Repórter Fotográfico

A aldeia de Cabanões, em Lousã, foi evacuada no dia 15 de outubro devido à proximidade do incêndio que lavrava em Serpins. Com apenas seis pessoas a residir permanentemente nesta povoação, os bombeiros julgaram que seria fácil retirar todos os habitantes. Mas Agostinho e o cunhado recusaram-se a sair. Estavam convencidos de que as chamas não chegariam às casas. “O vento soprava na direção contrária e a mata em redor das casas está quase toda limpa. Não tinha por onde arder”, diz, com convicção.

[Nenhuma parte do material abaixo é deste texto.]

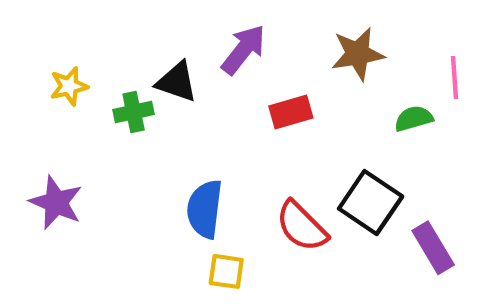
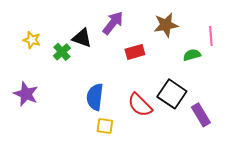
yellow star: (69, 86) -> (32, 40), turned 30
green cross: (134, 112) -> (62, 52), turned -30

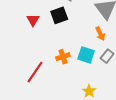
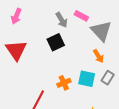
red triangle: (33, 20) -> (16, 50), moved, size x1.6

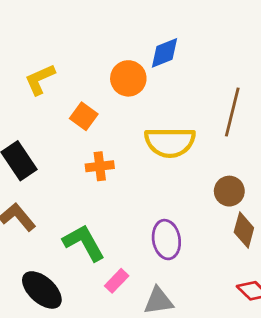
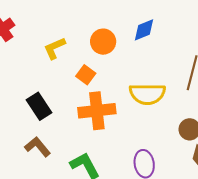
orange circle: (128, 78) -> (103, 42), moved
orange cross: (100, 166) -> (97, 111), size x1.8

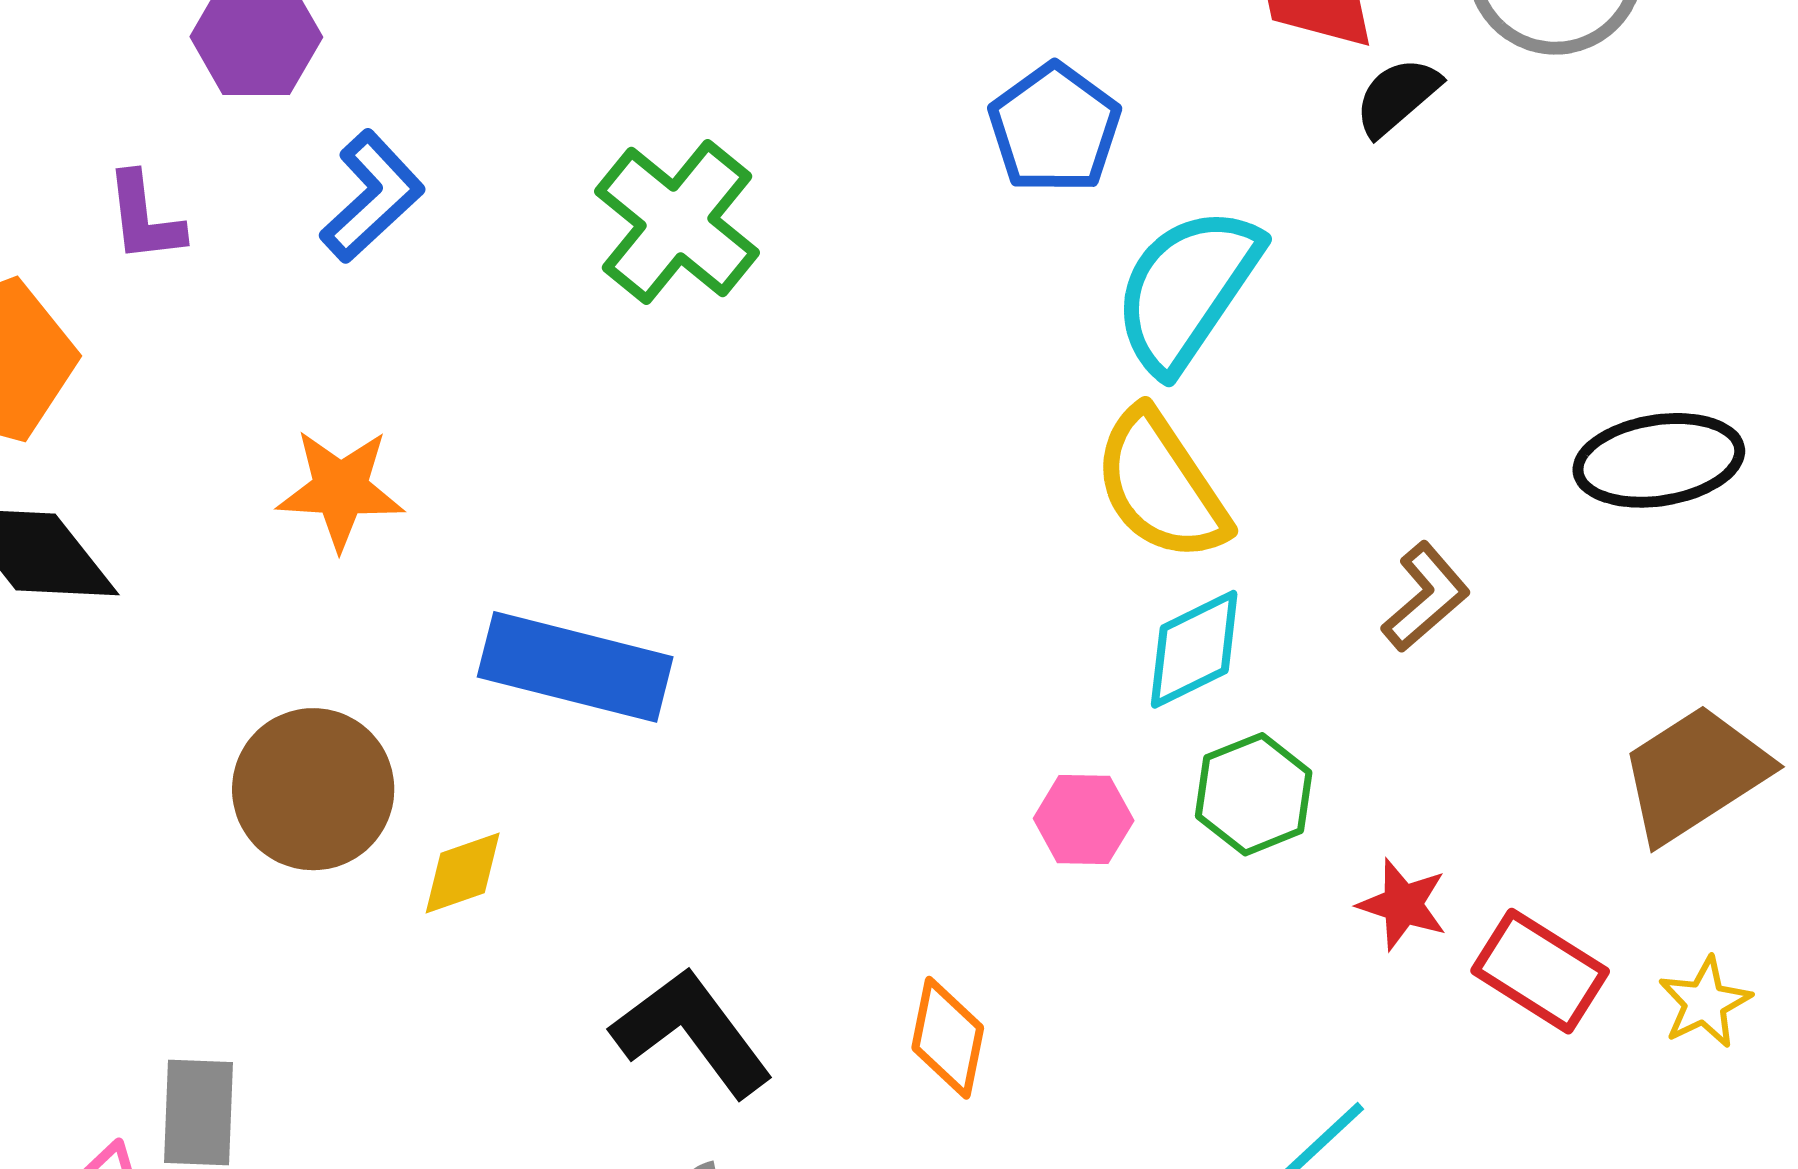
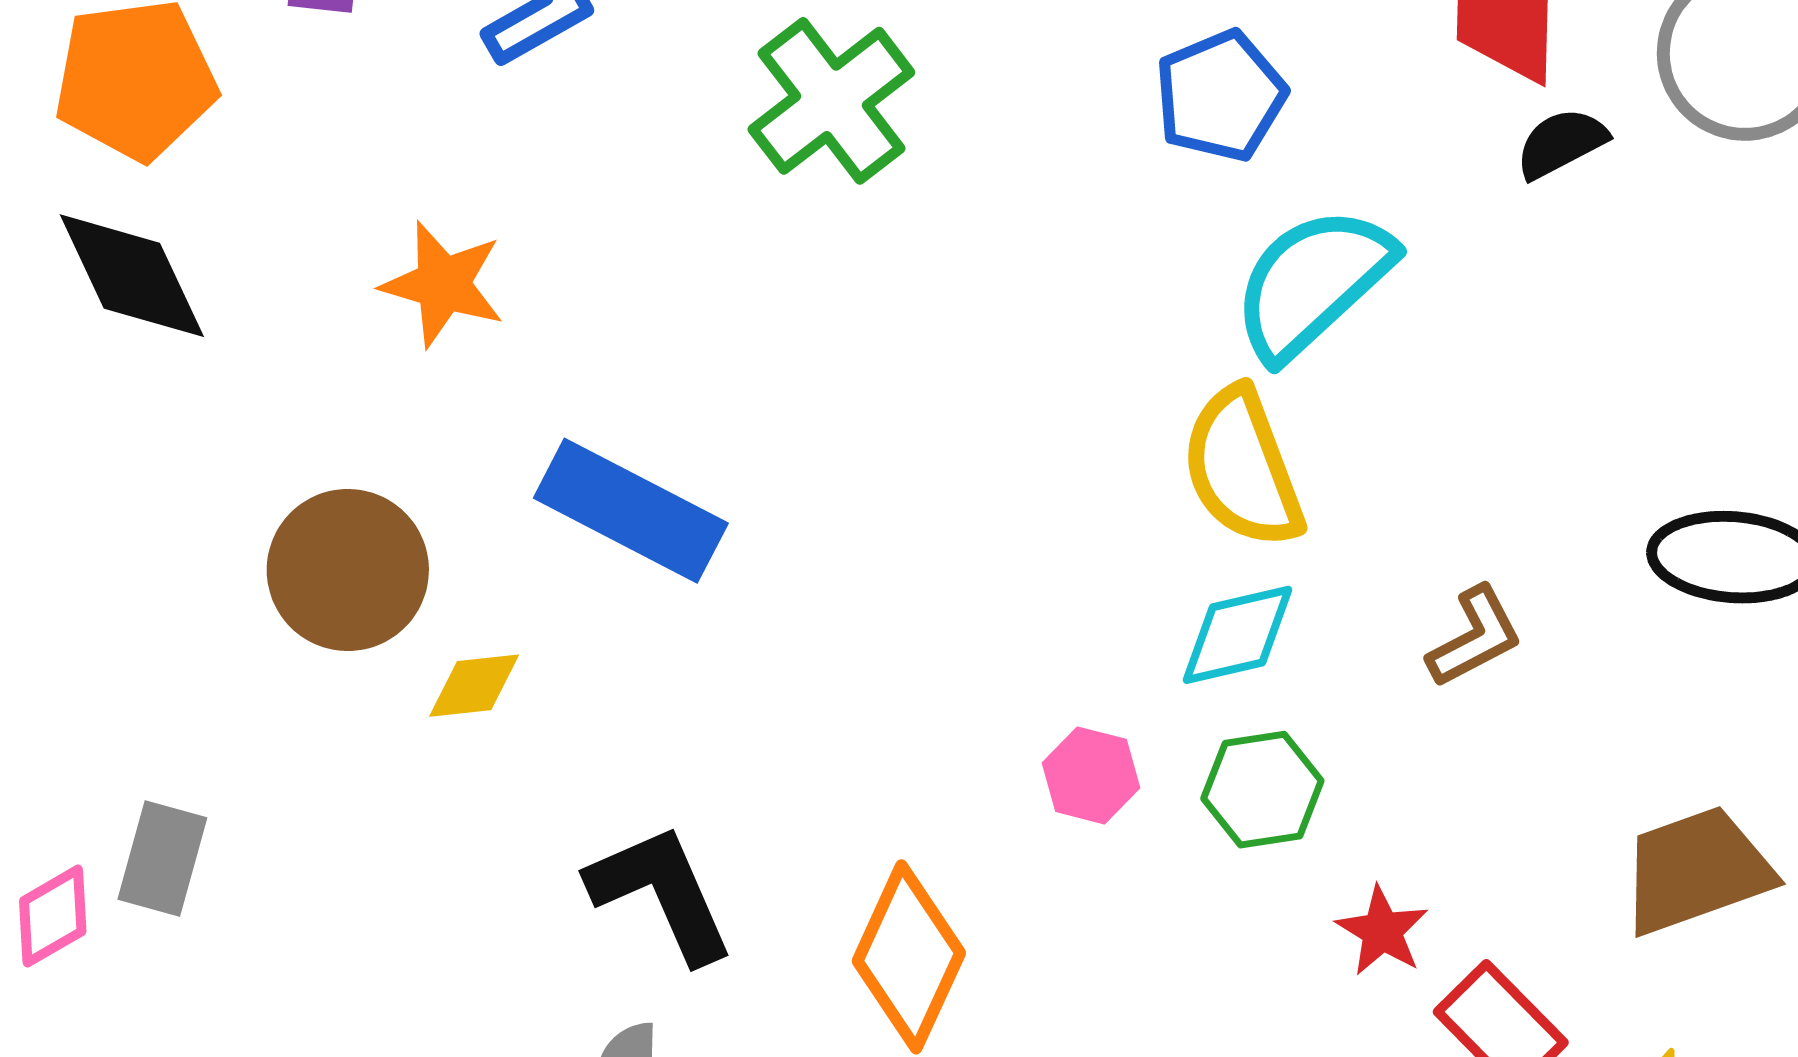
orange diamond: (948, 1038) -> (909, 957), size x1.5

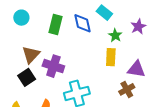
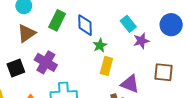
cyan rectangle: (104, 13) -> (128, 24), moved
green star: (115, 35) -> (100, 45), moved
brown triangle: (31, 55) -> (26, 33), moved

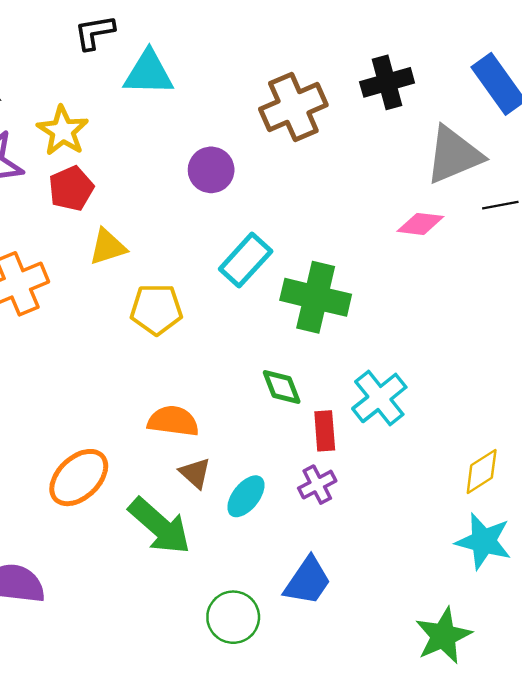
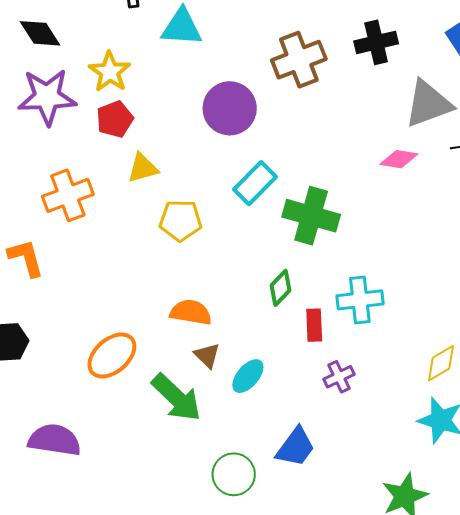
purple circle: (211, 170) -> (230, 108), size x1.4
green diamond: (282, 387) -> (280, 288), turned 63
cyan cross: (379, 398) -> (360, 300), turned 30
purple cross: (317, 485) -> (339, 377), moved

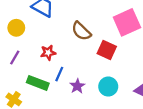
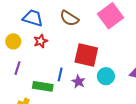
brown semicircle: (81, 31) -> (69, 18), moved
red square: (107, 50) -> (86, 55), moved, size x1.4
red star: (48, 53) -> (41, 41), moved

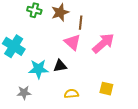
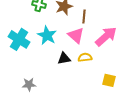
cyan star: (38, 69) -> (47, 35), moved, turned 30
yellow semicircle: (71, 94) -> (85, 57), moved

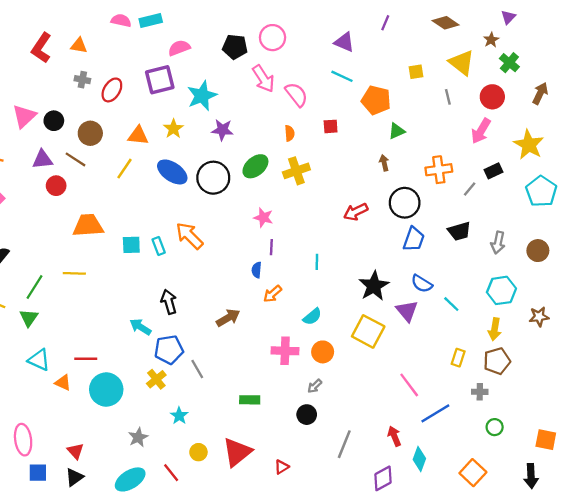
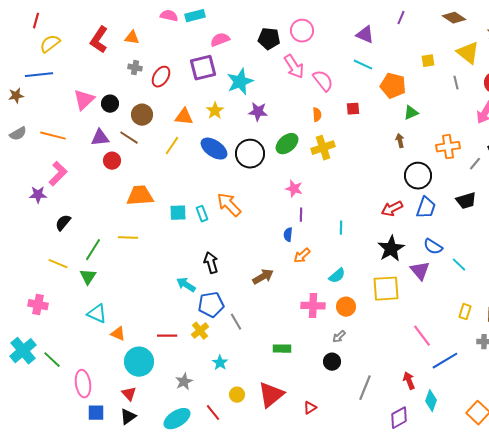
red arrow: (356, 212) -> (392, 209), moved
yellow square: (368, 331) -> (386, 289), turned -32
red line: (86, 359) -> (167, 336), moved
cyan circle: (106, 390) -> (139, 362), moved

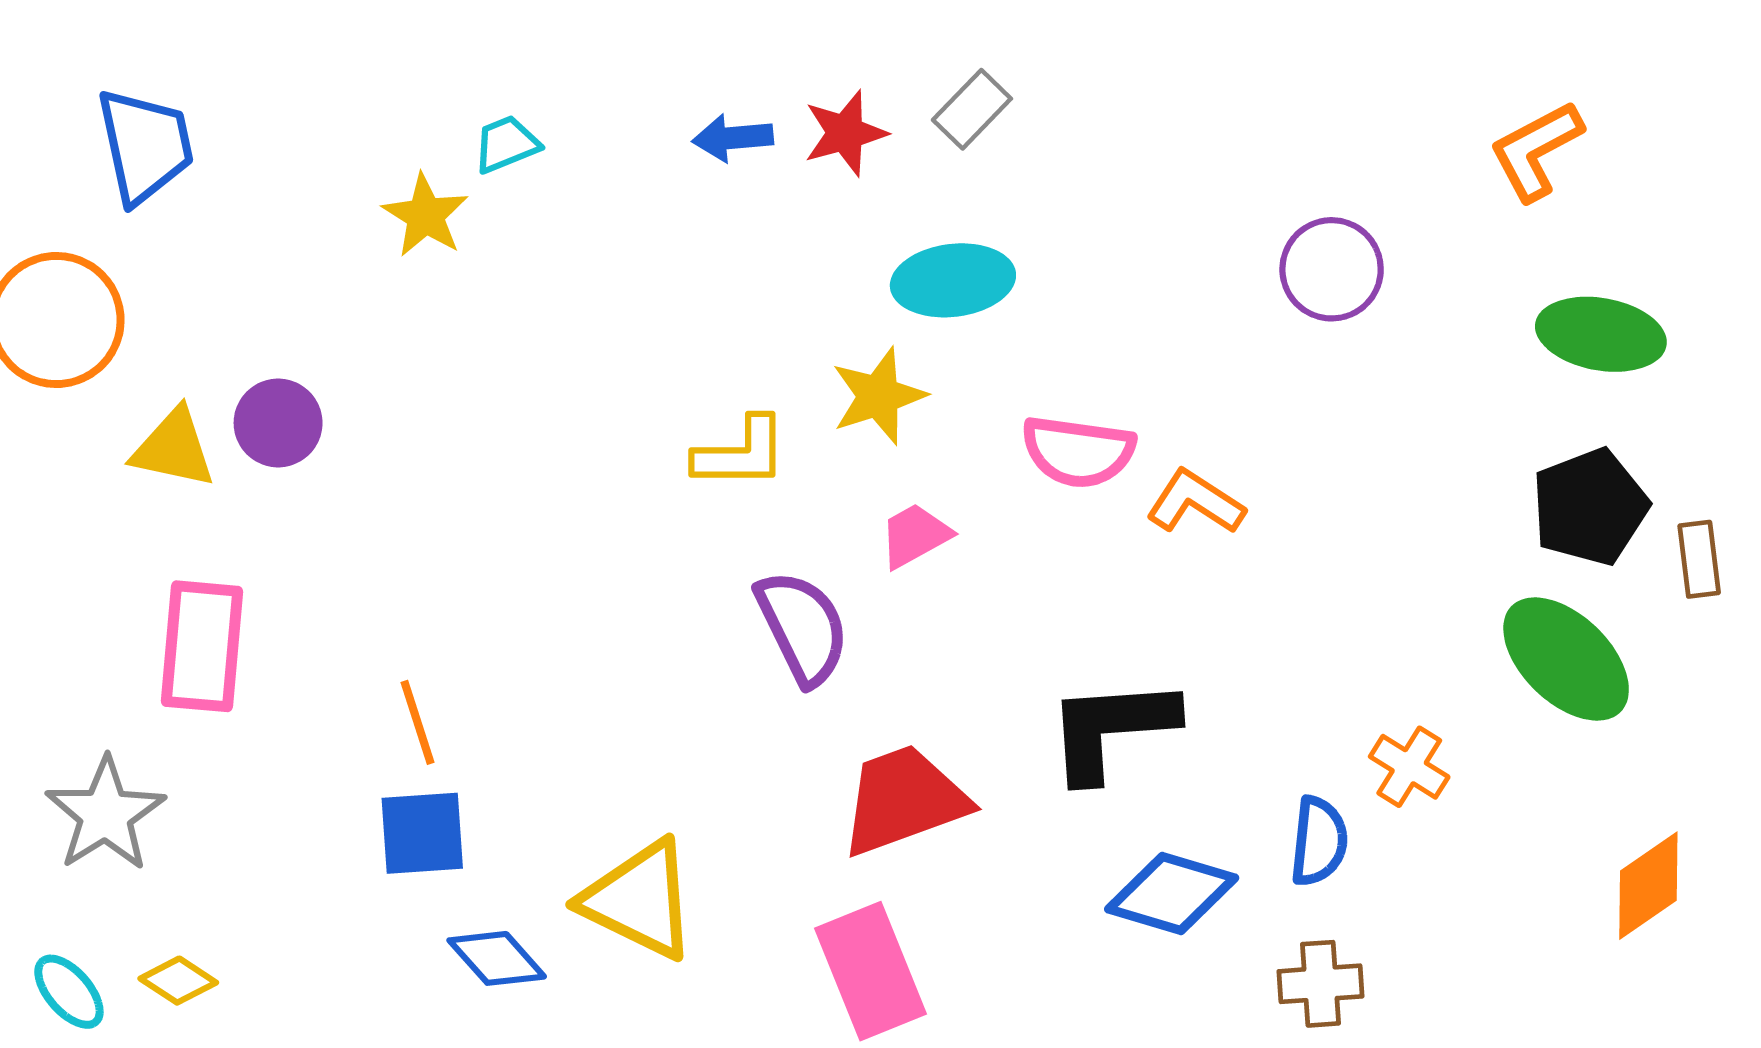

Os bombeiros que apelaram à retirada dos moradores eram do Alentejo. “Não conheciam o terreno, coitados”, lamenta o morador de 67 anos. “Eu e o meu cunhado percebemos que o diabo não ia chegar aqui”, afirma com segurança. Por isso preferiu ficar a precaver uma eventual mudança de direção do vento. “Mesmo que as chamas começassem a vir para aqui, eu e o meu cunhado conseguiríamos fugir porque conhecemos todos os caminhos”, explica. E acrescenta: “Mas antes disso iria combater as chamas… Nem que lançasse contra-fogo! O vento jogava a nosso favor.”
Agostinho Santos viveu durante quase 40 anos na Marinha Grande. Desde que, há uns 12 anos, pediu a reforma, vive na aldeia onde nasceu. Entrincheirada na Serra da Lousã, Cabanões tem um aumento de visitas no verão e em certos fins de semana. “Há alturas em que as casas estão todas cheias”, conta a mulher de Agostinho. Por já não ser verão, naquele trágico domingo de outubro, estavam apenas cinco pessoas na aldeia: um casal de idosos e o filho, Agostinho e o cunhado. Os três primeiros foram retirados por uma carrinha da câmara. Os dois últimos nem os bombeiros, após sucessivos avisos, conseguiram demover. Afinal, “o fogo nem se estava a dirigir para a aldeia.” As advertências eram, para Agostinho, “exageradas”, pois vinham de pessoas que, “por desconhecimento ou inépcia não sabiam do que estavam a falar”.
No dia seguinte, todos os habitantes puderam confirmar que Agostinho estava certo. Mas é o próprio que deixa um alerta: “Não ardeu agora mas há-de arder a seguir… Se não tirarem daqui quem vem cá deitar-nos o fogo não se resolve nada.” Nessa altura, nem o morador com melhor conhecimento do terreno vai poder ajudar.